/---

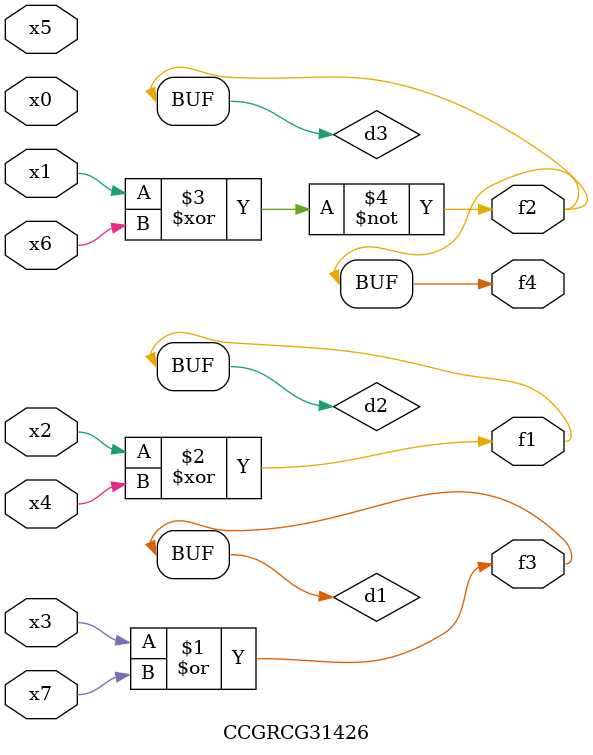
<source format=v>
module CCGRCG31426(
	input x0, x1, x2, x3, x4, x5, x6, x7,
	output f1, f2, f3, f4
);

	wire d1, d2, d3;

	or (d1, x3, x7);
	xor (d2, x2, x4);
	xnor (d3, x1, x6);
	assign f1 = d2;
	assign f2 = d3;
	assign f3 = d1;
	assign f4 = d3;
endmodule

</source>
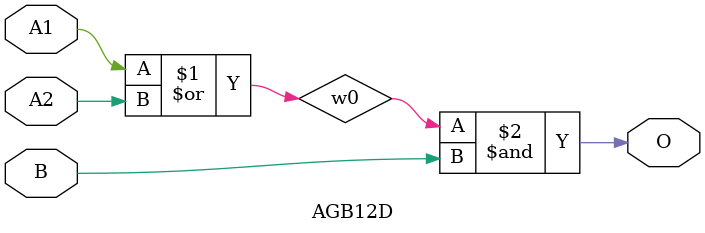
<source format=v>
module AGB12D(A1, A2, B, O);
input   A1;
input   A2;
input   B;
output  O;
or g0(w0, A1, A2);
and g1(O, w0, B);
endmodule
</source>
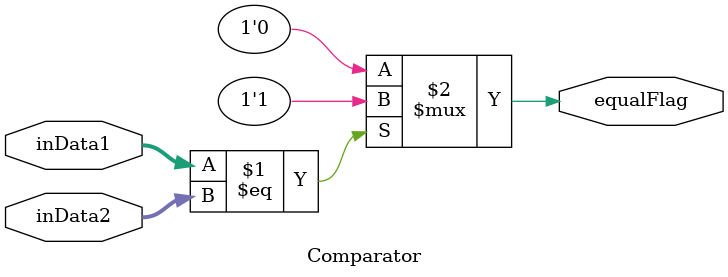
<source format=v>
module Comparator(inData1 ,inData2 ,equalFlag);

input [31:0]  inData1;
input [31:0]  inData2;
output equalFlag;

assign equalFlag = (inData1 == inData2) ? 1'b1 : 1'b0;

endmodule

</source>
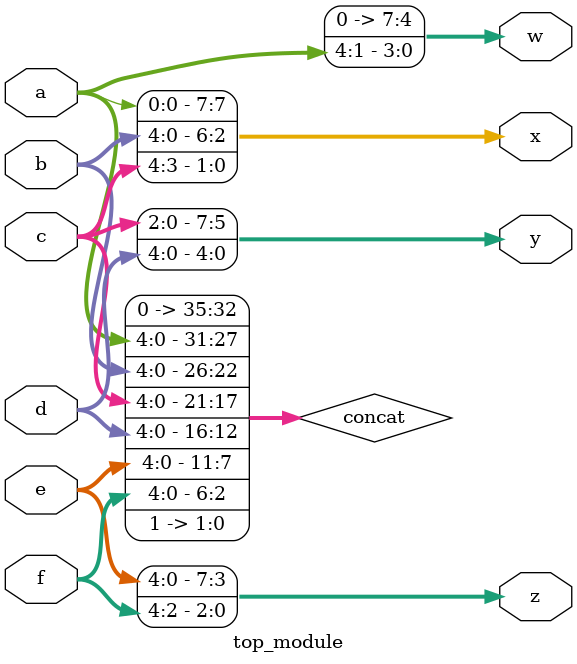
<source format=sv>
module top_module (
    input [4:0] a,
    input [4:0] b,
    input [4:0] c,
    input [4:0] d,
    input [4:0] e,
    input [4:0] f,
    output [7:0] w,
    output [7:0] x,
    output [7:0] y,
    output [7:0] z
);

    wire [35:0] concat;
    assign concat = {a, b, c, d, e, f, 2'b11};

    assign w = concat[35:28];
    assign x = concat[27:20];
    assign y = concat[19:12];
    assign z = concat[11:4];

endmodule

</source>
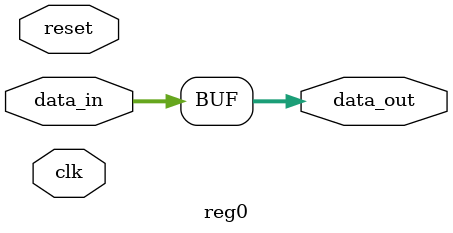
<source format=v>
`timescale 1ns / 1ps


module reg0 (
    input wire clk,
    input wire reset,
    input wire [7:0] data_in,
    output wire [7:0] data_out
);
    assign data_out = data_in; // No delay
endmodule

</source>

\---

Problem to solve » Return a verbatim transcription of the data, omitting all images.

Response box »
<source format=v>
module CCGRCG31426(
	input x0, x1, x2, x3, x4, x5, x6, x7,
	output f1, f2, f3, f4
);

	wire d1, d2, d3;

	or (d1, x3, x7);
	xor (d2, x2, x4);
	xnor (d3, x1, x6);
	assign f1 = d2;
	assign f2 = d3;
	assign f3 = d1;
	assign f4 = d3;
endmodule

</source>
<source format=v>
module AGB12D(A1, A2, B, O);
input   A1;
input   A2;
input   B;
output  O;
or g0(w0, A1, A2);
and g1(O, w0, B);
endmodule
</source>
<source format=v>
module Comparator(inData1 ,inData2 ,equalFlag);

input [31:0]  inData1;
input [31:0]  inData2;
output equalFlag;

assign equalFlag = (inData1 == inData2) ? 1'b1 : 1'b0;

endmodule

</source>
<source format=sv>
module top_module (
    input [4:0] a,
    input [4:0] b,
    input [4:0] c,
    input [4:0] d,
    input [4:0] e,
    input [4:0] f,
    output [7:0] w,
    output [7:0] x,
    output [7:0] y,
    output [7:0] z
);

    wire [35:0] concat;
    assign concat = {a, b, c, d, e, f, 2'b11};

    assign w = concat[35:28];
    assign x = concat[27:20];
    assign y = concat[19:12];
    assign z = concat[11:4];

endmodule

</source>
<source format=v>
`timescale 1ns / 1ps


module reg0 (
    input wire clk,
    input wire reset,
    input wire [7:0] data_in,
    output wire [7:0] data_out
);
    assign data_out = data_in; // No delay
endmodule

</source>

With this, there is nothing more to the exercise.